Kuvay-ı Milliye ruhuna Atatürk sevgisine sahip seyirciler olarak Haliçteki salonun kırmızı koltuklarına merak ve kıvançla yerleştik. Oturduğum yerden orkestrayı görüyordum. Beste eğitimini Adnan Saygun’dan almış olan şef Serdar Yalçın’ın başlattığı Giriş Müziğinin ardından 1912-13 Balkan savaşının bitmesiyle halk (koro) perişan bir halde Edirne Kapı’ya geldi.
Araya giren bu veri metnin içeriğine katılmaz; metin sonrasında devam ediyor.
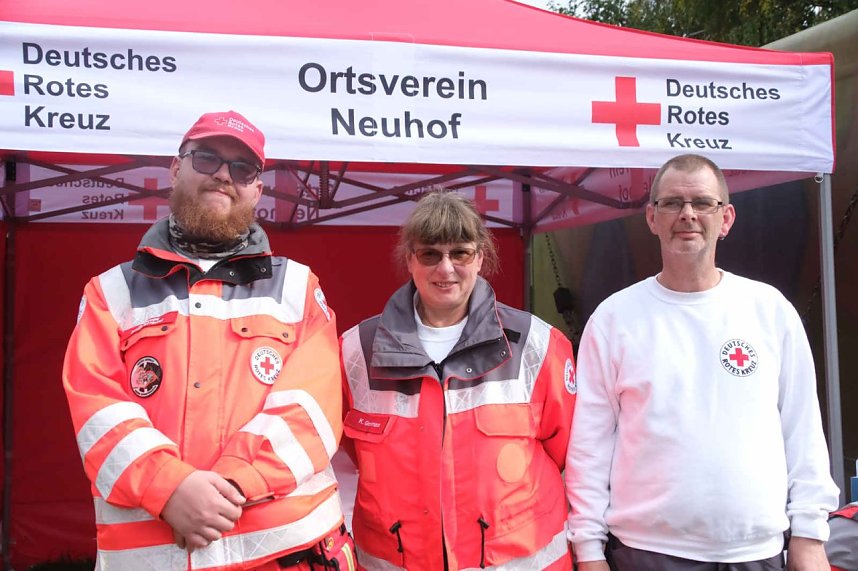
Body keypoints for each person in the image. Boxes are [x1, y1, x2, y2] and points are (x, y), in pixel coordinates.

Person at [62, 110, 352, 570]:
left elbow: (311, 410)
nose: (223, 175)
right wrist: (168, 487)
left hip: (286, 553)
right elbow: (98, 411)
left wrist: (231, 487)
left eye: (243, 169)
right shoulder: (109, 293)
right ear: (176, 169)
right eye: (207, 158)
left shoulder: (299, 289)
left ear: (257, 189)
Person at [564, 153, 840, 571]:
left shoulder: (769, 310)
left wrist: (809, 534)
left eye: (702, 203)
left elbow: (802, 429)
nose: (687, 214)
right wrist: (587, 550)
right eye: (672, 203)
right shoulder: (614, 319)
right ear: (651, 217)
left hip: (756, 553)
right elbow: (589, 446)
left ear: (726, 218)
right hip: (647, 553)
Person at [339, 191, 577, 570]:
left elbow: (573, 457)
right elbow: (349, 455)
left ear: (481, 257)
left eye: (460, 253)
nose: (445, 269)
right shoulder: (356, 350)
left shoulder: (537, 344)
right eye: (430, 254)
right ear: (410, 260)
Sığındıkları cami avlusunda Zübeyde Hanım, kızı Makbule ve sevdalı Fikriye’yi Mustafa Kemal orada buldu. Kendisini canlandıran tenor Ali Murat Erengül’ün güçlü sesiyle söylediği “Soylu ve yüce millet, istiklalden vazgeçmez / Mukaddes bayrağını yere düşürmez” der. KORO yanıtlar: “Ufukta belirmiş kara bulutlar / felaketi izleriz yaşlı gözlerle / Sadece izleriz, çaresizlikle.” Mustafa Kemal: “Fakat asla unutmam, soylu ecdadımın, kan yerine büyük bir kudret akar damarlarında” der. Tenor Erengül uygun yüz hatları, başarılı kaş ve saç makyajı ile Atatürk’le büyük benzerlik gösterir. Sırasıyla Çanakkale Savaşı, İstanbul’da ki “Geldikleri gibi gidecekler” sözü, İzmir’in işgali, Türklere “soysuz” diyen Yunanlının öldürülmesi, Bandırma vapuruyla yola çıkış gösterilir. Amasya, Erzurum, Sivas Toplantıları, Ankara’ya geliş, Türkiye Büyük Millet Meclisinin açılması, siperler arasında Sakarya Meydan Savaşı ve 30 Ağustos Zaferi hem solistlerle ve koronun söylediği ezgilerle hem de bale sanatçılarının danslarıyla oynandı. Dans eden askerler arasında yaşları küçük “15’liler” de vardır. Bu konuda en iyi açık müze Polatlıdaki siperlerdir ve POTA’dır.

BANDIRMA VAPURU

1878’de İskoçya’da 50 m. uzunlukta, 6 m. genişlikte, bir bacalı, iki direkli şık bir vapur olarak inşa edilen 279 grostonluk “Trocadero” adıyla suya indirilmiştir. 1883’te Pire Limanına kaydedilir. 1891’de Erdek’te kayalıklara çarparak onarılır. 1894’te kaydı Deniz Yolları İşletmesine geçince Türk Bayrağı çekilir. 1915’te Marmara’da İngiliz denizaltısı tarafından torpillenir, onarılıp Haliç’e bağlanır. Son ismi “Panderma” iken “Bandırma” olarak değişir. 15 Mayıs’ta usta Kaptan İsmail Hakkı dümendedir. Batırılma olasılığına karşı kıyıya yakın seyredilir. Heyette bulunan Hüsrev Gerede hatıralarında çalkantıdan yataklarında yatan kimsenin kalkmaya mecalinin olmadığını ama sonunda Samsun’a ulaştıklarını yazar. 9. Ordu Müfettişi Mustafa Kemal Paşa ve mahiyetinin Samsun’a çıkışının 100. Yılı Türk Milletine kutlu ve mutlu , vatan toprağımız ebediyen var olsun.